Earlier this year, interviewed in the TV program "People ask, Ministers answer", the State Bank of Vietnam (SBV)'s Governor Nguyen Van Binh has asserted that depositing money with banks is the most effective and safest investment channel. So far, the Governor's assertion has remained true. Given quite low consumer price index (CPI) in recent months and the interest rate of 6-7% for 1-year term deposits at commercial banks, depositors still enjoy a positive real interest rate, which ranges from 1.6%-2.6% per year . Even if there are other investment channels, idle money should be placed in banks to avoid the risk of “putting all eggs in one basket”.
In recent years, the banking sector has sometimes experienced bank runs because of rumors, and the dissolution of some credit institutions due to making loss or violating the law. This phenomenon has raised the question of whether bank deposits have potential risks.
First of all, it is obvious that all forms of investment contain risks. However, bank deposits are least risky. Moreover, since 1999 there has been a financial institution established by the Government, working "silently" to protect legal rights and interests of depositors, which is Deposit Insurance of Vietnam (DIV). DIV will, on behalf of the Government, make deposit insurance payments to insured depositors in case of bank failures. So, depositors can be fully assured that their savings are always protected by the Government. In 2012, the National Assembly passed the Law on deposit insurance and this Law took effect on January 1, 2013, which created a transparent legal basis for deposit insurance. formation, DIV will protect depositors through activities such as off-site supervision and on-site examination to detect signs of banks'weaknesses, send warnings to banks and report to SBV on these for solutions. In case a bank becomes insolvent and no longer viable, DIV will help the institution leave the banking sector in an orderly manner without affecting the whole system, and will reimburse depositors. The Law also stipulates that depositors do not have to pay insurance premiums, but rather credit institutions have to.

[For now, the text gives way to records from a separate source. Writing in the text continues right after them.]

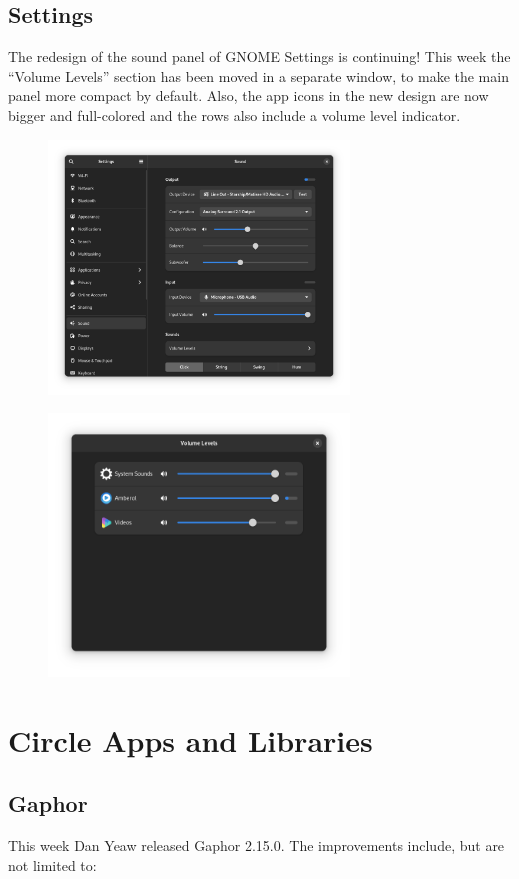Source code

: \documentclass[a4paper,12pt]{report}
\begin{document}
\subsection{Settings}
The redesign of the sound panel of GNOME Settings is continuing! This week the “Volume Levels” section has been moved in a separate window, to make the main panel more compact by default. Also, the app icons in the new design are now bigger and full-colored and the rows also include a volume level indicator.
\begin{figure}[htp]
\centering
\includegraphics[width=8cm]{IKT_18_1_23@4.png}
\end{figure}
\begin{figure}[htp]
\centering
\includegraphics[width=8cm]{IKT_18_1_23@5.png}
\end{figure}
\section{Circle Apps and Libraries}
\subsection{Gaphor}
This week Dan Yeaw released Gaphor 2.15.0. The improvements include, but are not limited to:
\end{document}

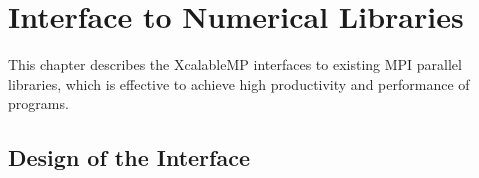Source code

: 









\chapter{Interface to Numerical Libraries}
\label{chap:Interface to Numerical Libraries}

   This chapter describes the XcalableMP interfaces to existing MPI
   parallel libraries, which is effective to achieve high productivity
   and performance of {\XMP} programs.
   
\section{Design of the Interface}

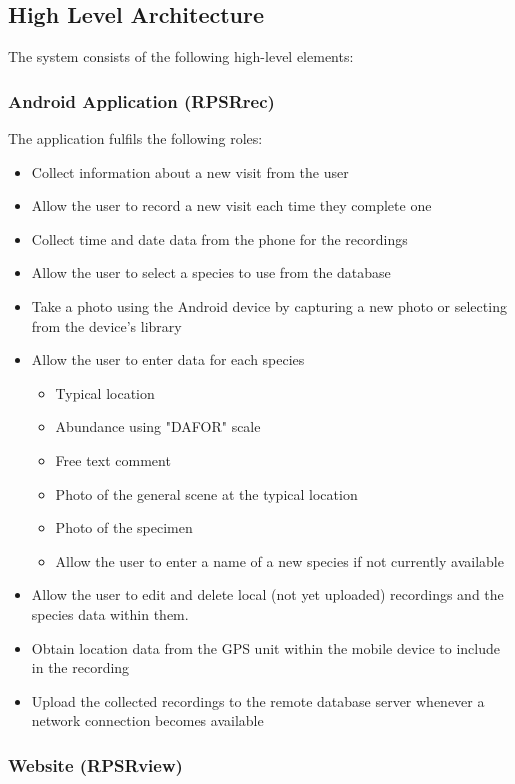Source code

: \documentclass[11pt, titlepage]{article}
\begin{document}
		\subsection{High Level Architecture}
		The system consists of the following high-level elements:
			\subsubsection{Android Application (RPSRrec)}
		
			The application fulfils the following roles:
			\begin{itemize} \itemsep0pt
				\item Collect information about a new visit from the user
				\item Allow the user to record a new visit each time they complete one
				\item Collect time and date data from the phone for the recordings
				\item Allow the user to select a species to use from the database
				\item Take a photo using the Android device by capturing a new photo or selecting
                    from the device's library
				\item Allow the user to enter data for each species
				\begin{itemize}
					\item Typical location
					\item Abundance using "DAFOR" scale
					\item Free text comment
					\item Photo of the general scene at the typical location
					\item Photo of the specimen
					\item Allow the user to enter a name of a new species if not currently available
				\end{itemize}
				\item Allow the user to edit and delete local (not yet uploaded) recordings
		    		and the species data within them.
				\item Obtain location data from the GPS unit within the mobile device to include
				    in the recording
				\item Upload the collected recordings to the remote database server whenever 
		    		a network connection becomes available
		    \end{itemize}
        \clearpage
        \subsubsection{Website (RPSRview)}
            
\end{document}
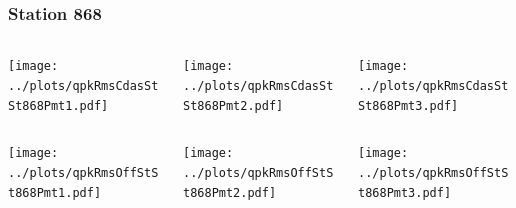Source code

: \documentclass[aspectratio=169]{beamer}
\begin{document}
\begin{frame} 
  \frametitle{Station 868}
  \begin{center}
    \begin{columns}
      \begin{column}{0.33\textwidth}
        \texttt{[image: ../plots/qpkRmsCdasStSt868Pmt1.pdf]}
      \end{column}
      \begin{column}{0.33\textwidth}
        \texttt{[image: ../plots/qpkRmsCdasStSt868Pmt2.pdf]}
      \end{column}
      \begin{column}{0.33\textwidth}
        \texttt{[image: ../plots/qpkRmsCdasStSt868Pmt3.pdf]}
      \end{column}
    \end{columns}
  \end{center}

  \begin{center}
    \begin{columns}
      \begin{column}{0.33\textwidth}
        \texttt{[image: ../plots/qpkRmsOffStSt868Pmt1.pdf]}
      \end{column}
      \begin{column}{0.33\textwidth}
        \texttt{[image: ../plots/qpkRmsOffStSt868Pmt2.pdf]}
      \end{column}
      \begin{column}{0.33\textwidth}
        \texttt{[image: ../plots/qpkRmsOffStSt868Pmt3.pdf]}
      \end{column}
    \end{columns}
  \end{center}
\end{frame}
\end{document}
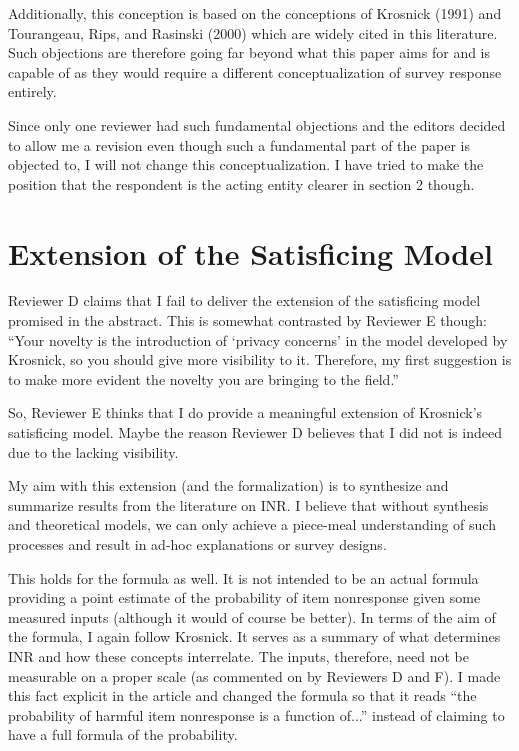 \documentclass[a4paper, 12pt]{article}
\begin{document}
Additionally, this conception is based on the conceptions of Krosnick (1991) and Tourangeau, Rips, and Rasinski (2000) which are widely cited in this literature. Such objections are therefore going far beyond what this paper aims for and is capable of as they would require a different conceptualization of survey response entirely.

Since only one reviewer had such fundamental objections and the editors decided to allow me a revision even though such a fundamental part of the paper is objected to, I will not change this conceptualization. I have tried to make the position that the respondent is the acting entity clearer in section 2 though.


\section{Extension of the Satisficing Model}

Reviewer D claims that I fail to deliver the extension of the satisficing model promised in the abstract. This is somewhat contrasted by Reviewer E though: ``Your novelty is the introduction of ‘privacy concerns’ in the model developed by Krosnick, so you should give more visibility to it. Therefore, my first suggestion is to make more evident the novelty you are bringing to the field.''

So, Reviewer E thinks that I do provide a meaningful extension of Krosnick's satisficing model. Maybe the reason Reviewer D believes that I did not is indeed due to the lacking visibility.

My aim with this extension (and the formalization) is to synthesize and summarize results from the literature on INR. I believe that without synthesis and theoretical models, we can only achieve a piece-meal understanding of such processes and result in ad-hoc explanations or survey designs.

This holds for the formula as well. It is not intended to be an actual formula providing a point estimate of the probability of item nonresponse given some measured inputs (although it would of course be better). In terms of the aim of the formula, I again follow Krosnick. It serves as a summary of what determines INR and how these concepts interrelate. The inputs, therefore, need not be measurable on a proper scale (as commented on by Reviewers D and F). I made this fact explicit in the article and changed the formula so that it reads ``the probability of harmful item nonresponse is a function of...'' instead of claiming to have a full formula of the probability.
\end{document}
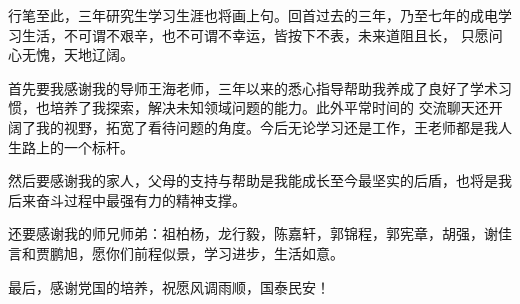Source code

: \thesisacknowledgement

行笔至此，三年研究生学习生涯也将画上句。回首过去的三年，乃至七年的成电学习生活，不可谓不艰辛，也不可谓不幸运，皆按下不表，未来道阻且长，
只愿问心无愧，天地辽阔。

首先要我感谢我的导师王海老师，三年以来的悉心指导帮助我养成了良好了学术习惯，也培养了我探索，解决未知领域问题的能力。此外平常时间的
交流聊天还开阔了我的视野，拓宽了看待问题的角度。今后无论学习还是工作，王老师都是我人生路上的一个标杆。

然后要感谢我的家人，父母的支持与帮助是我能成长至今最坚实的后盾，也将是我后来奋斗过程中最强有力的精神支撑。

还要感谢我的师兄师弟：祖柏杨，龙行毅，陈嘉轩，郭锦程，郭宪章，胡强，谢佳言和贾鹏旭，愿你们前程似景，学习进步，生活如意。

最后，感谢党国的培养，祝愿风调雨顺，国泰民安！
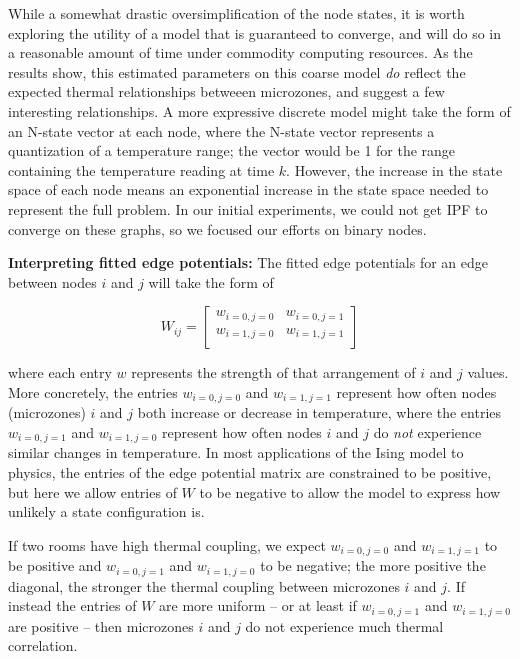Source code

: While a somewhat drastic oversimplification of the node states, it is worth exploring the utility of a model that is guaranteed to converge, and will do so in a reasonable amount of time under commodity computing resources.
As the results show, this estimated parameters on this coarse model \emph{do} reflect the expected thermal relationships betweeen microzones, and suggest a few interesting relationships.
A more expressive discrete model might take the form of an N-state vector at each node, where the N-state vector represents a quantization of a temperature range; the vector would be 1 for the range containing the temperature reading at time $k$.
However, the increase in the state space of each node means an exponential increase in the state space needed to represent the full problem.
In our initial experiments, we could not get IPF to converge on these graphs, so we focused our efforts on binary nodes.

\textbf{Interpreting fitted edge potentials:} The fitted edge potentials for an edge between nodes $i$ and $j$ will take the form of

\begin{equation}
W_{ij} =
\begin{bmatrix}
w_{i=0,j=0} & w_{i=0,j=1} \\
w_{i=1,j=0} & w_{i=1,j=1} \\
\end{bmatrix}
\end{equation}

where each entry $w$ represents the strength of that arrangement of $i$ and $j$ values.
More concretely, the entries $w_{i=0,j=0}$ and $w_{i=1,j=1}$ represent how often nodes (microzones) $i$ and $j$ both increase or decrease in temperature, where the entries $w_{i=0,j=1}$ and $w_{i=1,j=0}$ represent how often nodes $i$ and $j$ do \emph{not} experience similar changes in temperature.
In most applications of the Ising model to physics, the entries of the edge potential matrix are constrained to be positive, but here we allow entries of $W$ to be negative to allow the model to express how unlikely a state configuration is.

If two rooms have high thermal coupling, we expect $w_{i=0,j=0}$ and $w_{i=1,j=1}$ to be positive and $w_{i=0,j=1}$ and $w_{i=1,j=0}$ to be negative; the more positive the diagonal, the stronger the thermal coupling between microzones $i$ and $j$.
If instead the entries of $W$ are more uniform -- or at least if $w_{i=0,j=1}$ and $w_{i=1,j=0}$ are positive -- then microzones $i$ and $j$ do not experience much thermal correlation.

Clearly, DIV works as a "safety barrier" for the banking system, which helps reduce risks for depositors. At present, the deposit insurance coverage limit is 50 million VND - including both principal and interest - for a client. This level, applied since 2005, is very low though supervision and examination for detecting risk are always considered as the core activity. Reportedly, DIV has proposed the SBV and other agencies concerning adjusting this limit up to 200-300 million VND and even higher in the future in order to keep up with the progress of economic development and to ensure the interests of depositors.
Thus, thanks to the operations of the DIV as well as DIV's collaboration with other relevant agencies, credit institutions, the safety of bank deposits has been increasingly enhanced and bank deposits have become the choice of the majority of people.